After dropping out of school, I took a year off to decide what was best for my future. This was not the first time that I had taken a break from school. For me, school had been a series of ups, downs, roadblocks, and confusion. I had switched my major several times. In the beginning I wanted to be an artist, and there were a couple of programs that I didn’t get into after applying multiple times. After that, I did linguistics and spent two years in Japanese. I then switched to English, which I was studying when my time ended at the other university.
It wasn’t until starting at UVU in January 2019 that I realized what interconnected all of what I had studied: communication. With art, it was visual communication and media and how that media shapes our perception. Linguistics was focused on intercultural communication, which is why I was interested in Japanese, my fifth language. Studying English was another way to improve my interpersonal communication. Outstanding professors helped me find my true passion and gave me a dedicated support system. I was in a dark place for a long time, and I feel UVU was where I could close that chapter of my life.
One of the resources that helped me the most was UVU Spectrum. Even while I was attending the other university, I went to Spectrum meetings. They are very gracious with their resources and help LGBTQIA students who do not receive the help they need at their universities.
My professors and advisors helped me see that I had post-traumatic stress and had been carrying the weight of that stress for so long. They understood my needs and concerns and tried to relieve that pressure from me by offering me extensions on assignments if I needed them. I was fortunate to work closely with some of them on research projects. Most of the time, I was hanging by my professors’ coattails as they guided me through the process. They helped me recognize that everyone can do challenging things and that I needed to assess where I was skilled and train to perfect my abilities.
The inquisitive nature I had as a child grew with me into adulthood.

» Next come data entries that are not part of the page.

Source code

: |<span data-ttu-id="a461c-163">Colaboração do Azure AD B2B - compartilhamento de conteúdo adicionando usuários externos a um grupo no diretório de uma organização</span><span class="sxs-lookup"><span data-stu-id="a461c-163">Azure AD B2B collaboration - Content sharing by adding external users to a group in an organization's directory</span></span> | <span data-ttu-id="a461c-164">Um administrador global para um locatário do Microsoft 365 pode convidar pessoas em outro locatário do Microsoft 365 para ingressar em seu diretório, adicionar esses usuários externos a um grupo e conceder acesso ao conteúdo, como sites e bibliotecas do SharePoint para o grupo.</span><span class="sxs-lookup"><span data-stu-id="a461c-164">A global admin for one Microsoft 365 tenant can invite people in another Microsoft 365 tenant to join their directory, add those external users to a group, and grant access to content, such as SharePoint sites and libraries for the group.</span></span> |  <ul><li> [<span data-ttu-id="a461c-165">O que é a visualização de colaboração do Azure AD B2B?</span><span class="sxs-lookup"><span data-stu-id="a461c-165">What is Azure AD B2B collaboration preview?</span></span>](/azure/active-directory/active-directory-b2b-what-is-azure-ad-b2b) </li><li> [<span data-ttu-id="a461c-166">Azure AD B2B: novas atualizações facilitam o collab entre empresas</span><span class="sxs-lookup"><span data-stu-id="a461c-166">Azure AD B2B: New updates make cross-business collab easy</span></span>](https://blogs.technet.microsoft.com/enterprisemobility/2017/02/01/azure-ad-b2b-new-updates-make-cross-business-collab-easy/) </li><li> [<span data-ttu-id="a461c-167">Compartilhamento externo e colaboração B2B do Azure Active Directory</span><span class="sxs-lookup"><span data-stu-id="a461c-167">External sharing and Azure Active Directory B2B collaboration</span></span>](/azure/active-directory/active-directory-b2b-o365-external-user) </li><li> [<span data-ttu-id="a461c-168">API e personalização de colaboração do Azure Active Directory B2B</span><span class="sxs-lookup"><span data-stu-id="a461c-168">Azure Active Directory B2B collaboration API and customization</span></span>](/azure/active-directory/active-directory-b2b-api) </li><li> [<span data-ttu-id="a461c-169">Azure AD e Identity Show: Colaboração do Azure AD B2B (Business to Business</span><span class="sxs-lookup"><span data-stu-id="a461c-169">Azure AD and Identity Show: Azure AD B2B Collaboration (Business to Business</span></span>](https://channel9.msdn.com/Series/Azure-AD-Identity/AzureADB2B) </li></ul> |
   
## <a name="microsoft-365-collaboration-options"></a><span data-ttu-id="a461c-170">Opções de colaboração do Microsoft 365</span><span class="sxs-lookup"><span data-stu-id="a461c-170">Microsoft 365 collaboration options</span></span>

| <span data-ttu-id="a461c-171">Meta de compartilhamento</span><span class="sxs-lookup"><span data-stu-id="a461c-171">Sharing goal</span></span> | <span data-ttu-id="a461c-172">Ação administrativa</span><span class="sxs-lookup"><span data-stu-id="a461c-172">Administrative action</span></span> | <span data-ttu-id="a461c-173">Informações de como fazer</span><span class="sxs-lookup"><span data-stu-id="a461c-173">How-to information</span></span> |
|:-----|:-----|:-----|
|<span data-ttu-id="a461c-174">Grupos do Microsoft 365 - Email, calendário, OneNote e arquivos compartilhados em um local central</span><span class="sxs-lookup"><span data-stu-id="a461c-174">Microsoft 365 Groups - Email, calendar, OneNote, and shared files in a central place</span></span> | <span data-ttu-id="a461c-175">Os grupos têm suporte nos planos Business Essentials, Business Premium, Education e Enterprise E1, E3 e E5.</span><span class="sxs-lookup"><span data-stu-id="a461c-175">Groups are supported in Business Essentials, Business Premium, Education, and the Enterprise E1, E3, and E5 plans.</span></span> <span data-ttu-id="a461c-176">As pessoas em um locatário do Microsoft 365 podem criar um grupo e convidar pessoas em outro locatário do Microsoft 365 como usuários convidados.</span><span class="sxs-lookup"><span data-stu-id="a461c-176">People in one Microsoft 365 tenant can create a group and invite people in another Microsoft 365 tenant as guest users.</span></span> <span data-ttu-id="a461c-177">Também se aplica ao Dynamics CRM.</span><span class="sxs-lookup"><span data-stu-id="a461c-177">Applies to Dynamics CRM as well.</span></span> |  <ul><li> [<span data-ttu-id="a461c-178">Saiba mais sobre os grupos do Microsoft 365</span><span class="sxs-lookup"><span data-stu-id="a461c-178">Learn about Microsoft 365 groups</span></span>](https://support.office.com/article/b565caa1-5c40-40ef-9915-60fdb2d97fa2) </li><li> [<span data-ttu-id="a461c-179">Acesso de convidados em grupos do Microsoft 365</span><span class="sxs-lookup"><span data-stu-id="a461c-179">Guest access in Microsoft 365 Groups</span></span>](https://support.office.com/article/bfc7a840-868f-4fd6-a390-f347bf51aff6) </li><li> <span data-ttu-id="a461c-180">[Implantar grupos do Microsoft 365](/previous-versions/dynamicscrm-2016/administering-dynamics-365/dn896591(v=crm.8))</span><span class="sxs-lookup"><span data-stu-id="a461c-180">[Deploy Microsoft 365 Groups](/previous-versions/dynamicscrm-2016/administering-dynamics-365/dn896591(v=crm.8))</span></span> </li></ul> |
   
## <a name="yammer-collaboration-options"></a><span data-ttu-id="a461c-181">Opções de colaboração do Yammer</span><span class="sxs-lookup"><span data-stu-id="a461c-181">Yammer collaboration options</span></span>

I compiled my questions in a large journal and Google Doc, and my professors helped me answer some of those questions. I love how President Astrid S. Tuminez champions diversity of thought to let the university be a bastion for intellectual discussion. This culture allows people like me to find answers to their heartfelt questions.
Truthfully, I wanted to get through my studies as quickly as possible, walk away with a degree, and start working — but I ended up falling in love with my professors’ work and deepened my passion for education. I will graduate in spring 2020, and I am currently working toward graduate school. I want to get a master’s degree and a Ph.D. and teach at a university. I am also passionate about helping improve healthcare outcomes and access to resources for different marginalized groups. For me, UVU was a safe place where my creativity could flourish. It gave me a second chance at success and happiness.